Occasionally in these roundups, we update our notes on books so significant that they’re discussed and written about for longer—sometimes a lot longer—than a month after they appear. John Bleasdale’s The Magic Hours: The Films and Hidden Life of Terrence Malick is one example. The New Yorker’s Richard Brody calls it “a rapturously detailed, sensitively observed, critically insightful account, in which the filmmaker emerges as someone whose presence, long kept out of public view, appears to have entranced more or less everyone with whom he crossed paths—and whose personal life stands in peculiar and powerful relation to his artistry.”
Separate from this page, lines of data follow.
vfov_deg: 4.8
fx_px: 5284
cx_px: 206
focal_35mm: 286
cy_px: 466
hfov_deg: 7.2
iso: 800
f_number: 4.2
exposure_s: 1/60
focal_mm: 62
“With her lavishly illustrated book,” David Cronenberg: Clinical Trials, Violet Lucca “has given us the most rigorous critical analysis of the director’s work to date, reframing Cronenberg’s career as something more than the work of a master of ‘body horror,’ a term that she regards as reductive and dismissive,” writes Marc Weingarten in the Los Angeles Times. “Instead of a facile thrill-seeker, Lucca locates in Cronenberg’s work the mind of a moralist and social critic with a taste for blood, writing that his films can be approached through various critical entry points: as cautionary tales about demagoguery in the age of scientific progress, or the dissolution of the self when confronted by a world thrown out of whack by money and desire.”

Port has an excerpt from Us: The Complete Annotated Screenplay in which artist Theaster Gates writes about a crucial scene in Jordan Peele’s 2019 film, a “turn of events” that “forces me to think about the nature versus nurture debates and the ways the simulacrum within the Black filmic milieu creates its own horror and self-awareness.”
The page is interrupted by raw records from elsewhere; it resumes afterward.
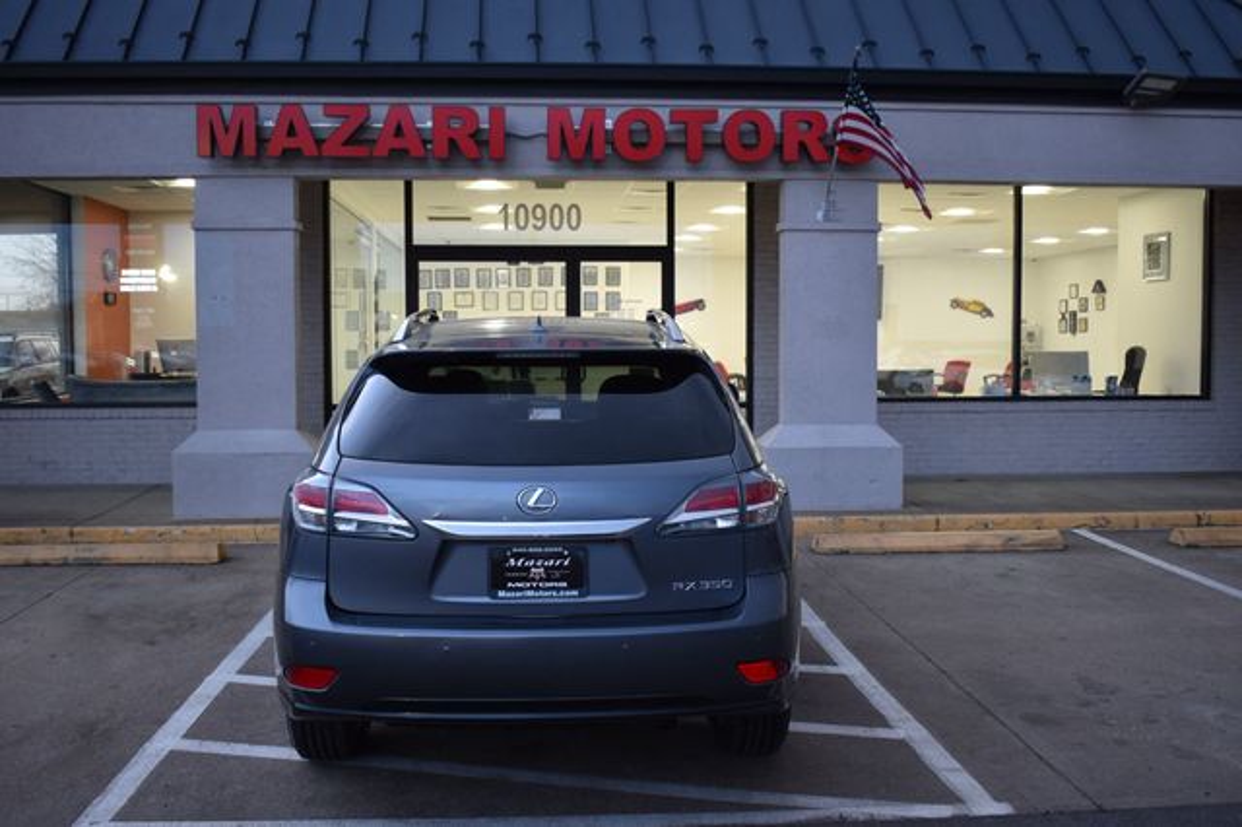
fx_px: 1241
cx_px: 621
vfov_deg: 36.8
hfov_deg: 53.2
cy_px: 414
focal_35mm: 36
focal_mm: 24
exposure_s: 1/60
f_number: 4
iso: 450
With John Joseph Adams, Peele has coedited Out There Screaming: An Anthology of New Black Horror, and for El Pais, Borja Bas talks with one of the contributors, P. Djèlí Clark, and with Robin R. Means Coleman, coauthor with Mark H. Harris of The Black Guy Dies First: Black Horror Cinema from Fodder to Oscar. The book addresses tropes such as the “sacrificial Black man” and the “Magical Negro,” but as Means Coleman emphasizes, “there’s no cliché more harmful than systematically erasing the presence of Black people: it’s been the most effective way of silencing us historically.”

Screen Slate has a transcript of Jonathan Mackris’s recent conversation with Jonathan Rosenbaum about In Dreams Begin Responsibilities, a collection of his writing on film, literature, and jazz. Ultimately, “a critic should not have the first word or the last word about any film,” says Rosenbaum. “A critic who’s doing a good job is improving the level and the terms of the discussion, so that there’s a wider sense of options.”

Cynthia Carr’s Candy Darling: Dreamer, Icon, Superstar is “generous but refuses to make its subject a saint,” writes Nicole Flattery in the London Review of Books, “and it’s in her bad behavior that Darling seems most alive. ‘When Darling entered a room, men stood,’ the playwright Robert Patrick said. ‘They instinctively stood in the presence of the goddess. Before she opened her mouth and started the Candy craziness, she projected a real movie star effect. Aristocratic. Ladylike.’ It would be naive to think that a woman who spent time at the library researching Jean Harlow didn’t know how to use her allure.”